• **About this exercise**:
In the items below, copy out only the lines from the line with "Diese Webseite verwendet Cookies" up to and including the line with "a efekt galeryjny", putting "Tracker" wherever "Cookies" appears and keeping everything else the same. Omit the pictures.

....

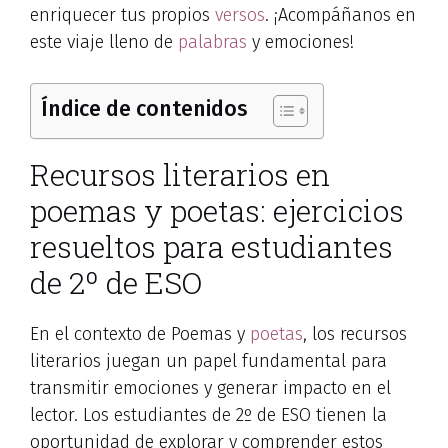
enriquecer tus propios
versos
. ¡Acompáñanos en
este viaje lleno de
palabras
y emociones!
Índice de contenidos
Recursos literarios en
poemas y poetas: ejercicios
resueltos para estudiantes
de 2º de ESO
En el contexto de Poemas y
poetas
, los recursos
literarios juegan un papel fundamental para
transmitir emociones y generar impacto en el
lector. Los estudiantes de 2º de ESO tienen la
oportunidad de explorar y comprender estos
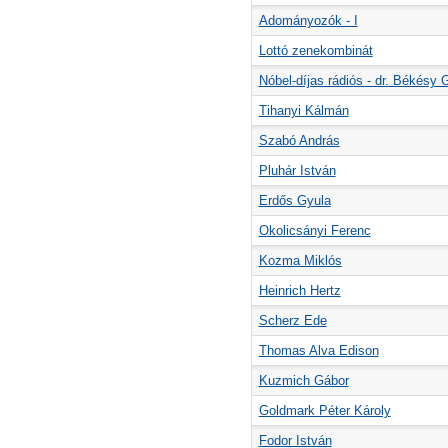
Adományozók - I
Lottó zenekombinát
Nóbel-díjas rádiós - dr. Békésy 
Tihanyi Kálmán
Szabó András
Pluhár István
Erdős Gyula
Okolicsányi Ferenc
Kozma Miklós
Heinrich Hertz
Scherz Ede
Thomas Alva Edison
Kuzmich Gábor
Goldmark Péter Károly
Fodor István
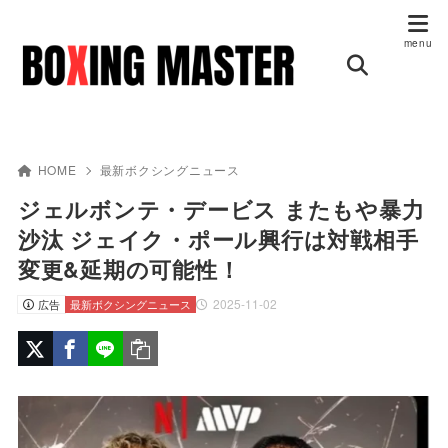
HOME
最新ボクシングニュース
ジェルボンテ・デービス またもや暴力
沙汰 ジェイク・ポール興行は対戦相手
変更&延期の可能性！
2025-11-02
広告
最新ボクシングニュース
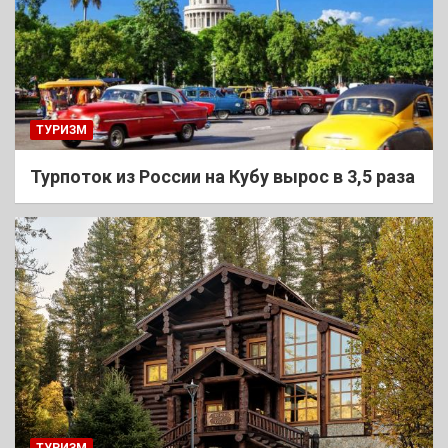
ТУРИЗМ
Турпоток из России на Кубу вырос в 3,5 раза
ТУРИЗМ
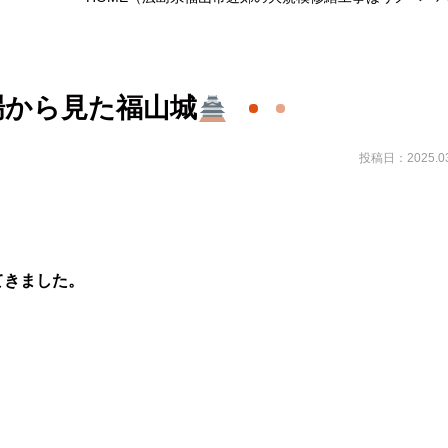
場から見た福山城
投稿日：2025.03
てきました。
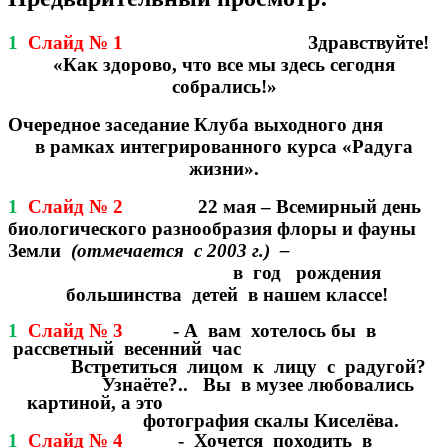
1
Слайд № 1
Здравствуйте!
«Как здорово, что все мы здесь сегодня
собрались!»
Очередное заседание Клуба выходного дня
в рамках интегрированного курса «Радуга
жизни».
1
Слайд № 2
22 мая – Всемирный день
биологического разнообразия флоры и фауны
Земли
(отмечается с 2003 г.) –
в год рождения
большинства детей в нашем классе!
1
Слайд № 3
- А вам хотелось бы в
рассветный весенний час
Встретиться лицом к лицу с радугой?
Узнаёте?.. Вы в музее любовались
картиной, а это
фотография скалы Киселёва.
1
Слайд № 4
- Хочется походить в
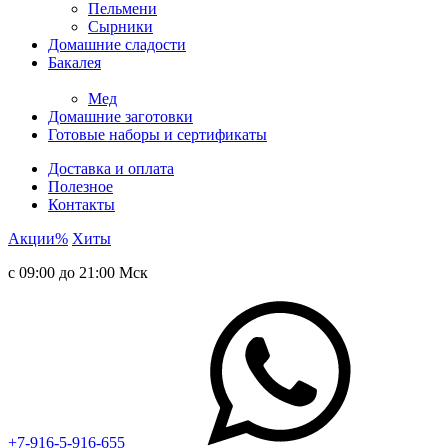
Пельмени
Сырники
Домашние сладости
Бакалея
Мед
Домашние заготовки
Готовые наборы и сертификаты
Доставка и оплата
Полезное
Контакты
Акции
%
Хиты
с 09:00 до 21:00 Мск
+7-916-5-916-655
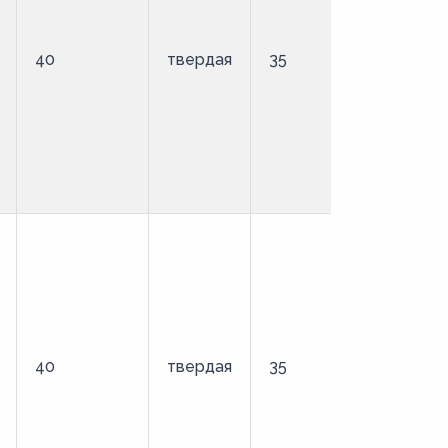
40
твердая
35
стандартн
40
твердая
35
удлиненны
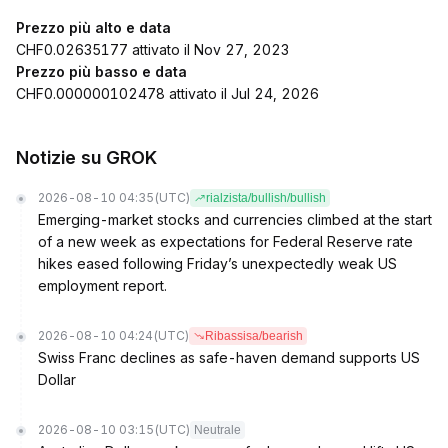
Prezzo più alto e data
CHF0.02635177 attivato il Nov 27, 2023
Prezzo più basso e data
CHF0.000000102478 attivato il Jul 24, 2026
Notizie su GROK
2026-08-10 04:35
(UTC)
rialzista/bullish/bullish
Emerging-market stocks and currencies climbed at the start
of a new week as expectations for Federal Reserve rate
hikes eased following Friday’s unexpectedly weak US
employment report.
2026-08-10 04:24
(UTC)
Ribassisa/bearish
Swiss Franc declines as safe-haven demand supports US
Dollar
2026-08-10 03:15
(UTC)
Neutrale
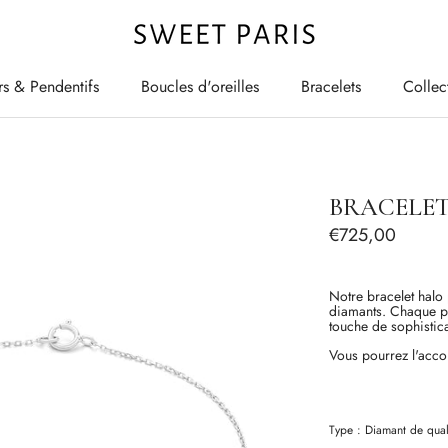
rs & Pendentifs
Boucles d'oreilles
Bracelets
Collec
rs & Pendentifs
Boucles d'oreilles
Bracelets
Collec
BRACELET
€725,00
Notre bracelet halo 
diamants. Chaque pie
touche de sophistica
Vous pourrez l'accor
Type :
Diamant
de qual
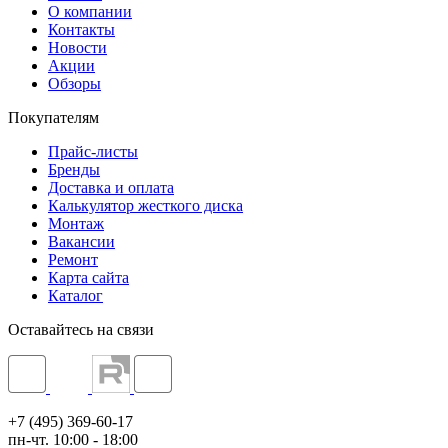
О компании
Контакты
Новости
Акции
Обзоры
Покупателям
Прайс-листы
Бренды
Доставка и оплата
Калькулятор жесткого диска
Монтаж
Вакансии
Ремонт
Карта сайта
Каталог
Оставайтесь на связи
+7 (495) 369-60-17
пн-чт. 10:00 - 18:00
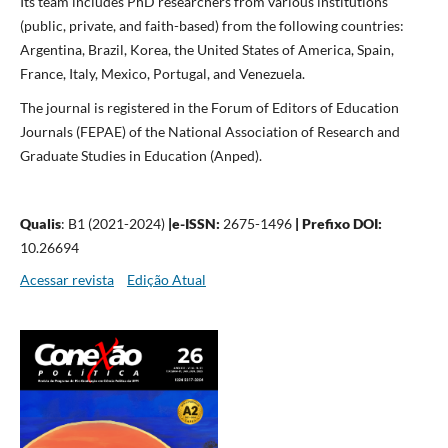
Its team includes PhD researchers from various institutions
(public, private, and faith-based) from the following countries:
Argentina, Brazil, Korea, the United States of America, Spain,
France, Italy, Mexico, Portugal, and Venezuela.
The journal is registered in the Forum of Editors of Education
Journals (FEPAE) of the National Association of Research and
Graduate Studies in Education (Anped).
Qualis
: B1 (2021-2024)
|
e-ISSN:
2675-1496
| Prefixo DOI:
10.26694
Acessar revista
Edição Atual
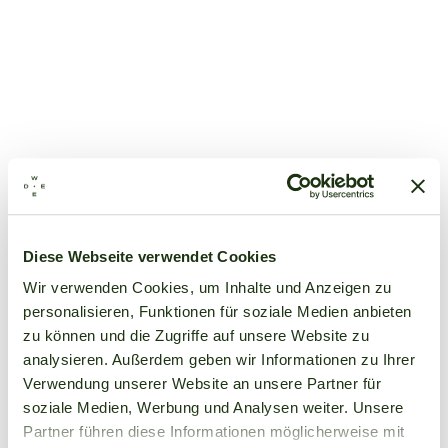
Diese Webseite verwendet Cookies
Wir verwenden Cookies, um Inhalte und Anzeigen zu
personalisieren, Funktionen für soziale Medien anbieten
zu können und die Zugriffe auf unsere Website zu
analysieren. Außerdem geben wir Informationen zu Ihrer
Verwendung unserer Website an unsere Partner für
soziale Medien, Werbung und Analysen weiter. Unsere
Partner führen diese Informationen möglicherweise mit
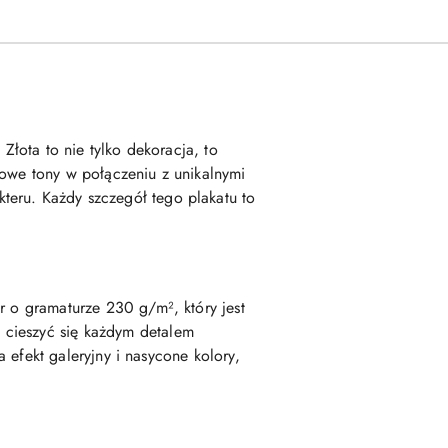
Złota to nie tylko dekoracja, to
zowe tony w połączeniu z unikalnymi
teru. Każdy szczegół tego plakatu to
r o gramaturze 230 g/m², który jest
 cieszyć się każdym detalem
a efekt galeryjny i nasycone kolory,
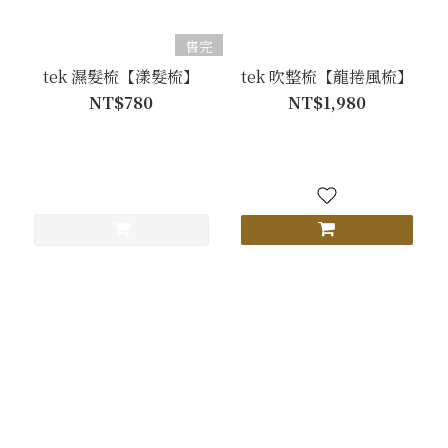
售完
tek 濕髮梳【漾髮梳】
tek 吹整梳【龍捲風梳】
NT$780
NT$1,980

....

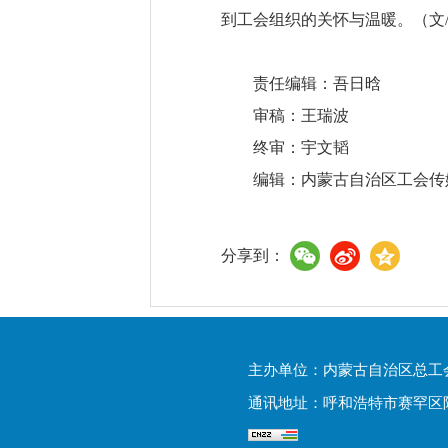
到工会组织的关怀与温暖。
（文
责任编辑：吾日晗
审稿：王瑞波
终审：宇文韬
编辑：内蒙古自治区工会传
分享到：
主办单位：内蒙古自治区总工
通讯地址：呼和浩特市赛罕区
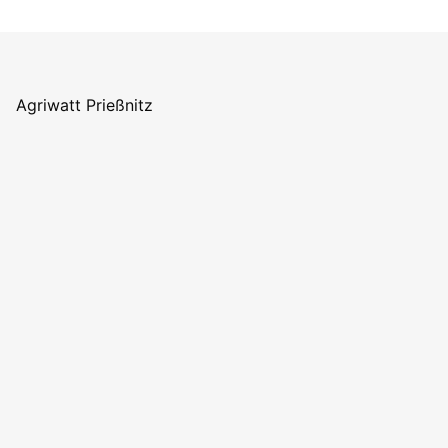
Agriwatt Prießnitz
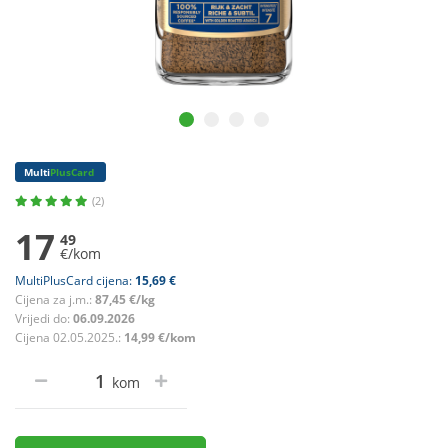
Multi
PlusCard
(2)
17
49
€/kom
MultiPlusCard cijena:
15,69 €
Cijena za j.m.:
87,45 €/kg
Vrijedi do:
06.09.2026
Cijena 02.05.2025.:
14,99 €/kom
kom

....

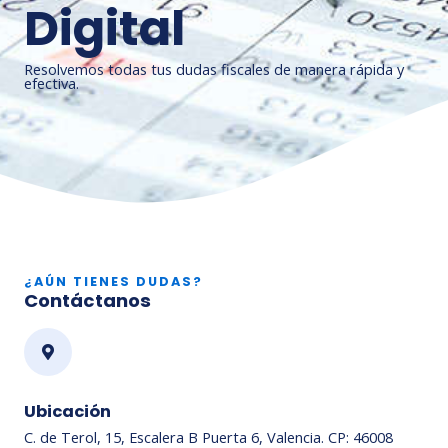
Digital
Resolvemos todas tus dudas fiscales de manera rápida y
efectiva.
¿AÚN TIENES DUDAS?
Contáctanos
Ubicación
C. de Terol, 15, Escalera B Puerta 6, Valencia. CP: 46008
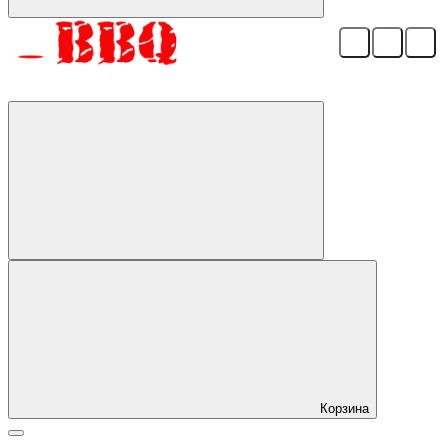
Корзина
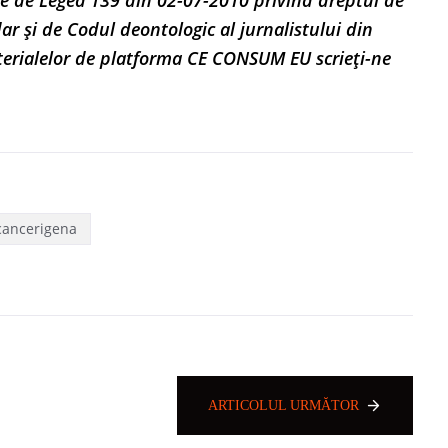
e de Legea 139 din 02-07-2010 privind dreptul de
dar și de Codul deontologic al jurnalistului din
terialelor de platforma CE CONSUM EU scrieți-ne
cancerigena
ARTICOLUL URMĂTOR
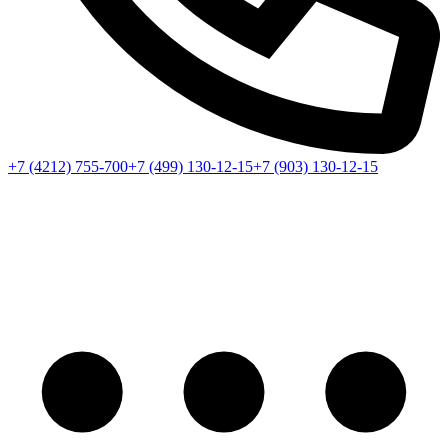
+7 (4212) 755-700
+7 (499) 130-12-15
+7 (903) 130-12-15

....

• **Solution**:
Diese Webseite verwendet Tracker
Wir verwenden Tracker, um Inhalte und Anzeigen zu
personalisieren, Funktionen für soziale Medien anbieten
zu können und die Zugriffe auf unsere Website zu
analysieren. Außerdem geben wir Informationen zu Ihrer
Verwendung unserer Website an unsere Partner für
soziale Medien, Werbung und Analysen weiter. Unsere
Partner führen diese Informationen möglicherweise mit
Złota to nie tylko dekoracja, to
zowe tony w połączeniu z unikalnymi
teru. Każdy szczegół tego plakatu to
r o gramaturze 230 g/m², który jest
 cieszyć się każdym detalem
a efekt galeryjny i nasycone kolory,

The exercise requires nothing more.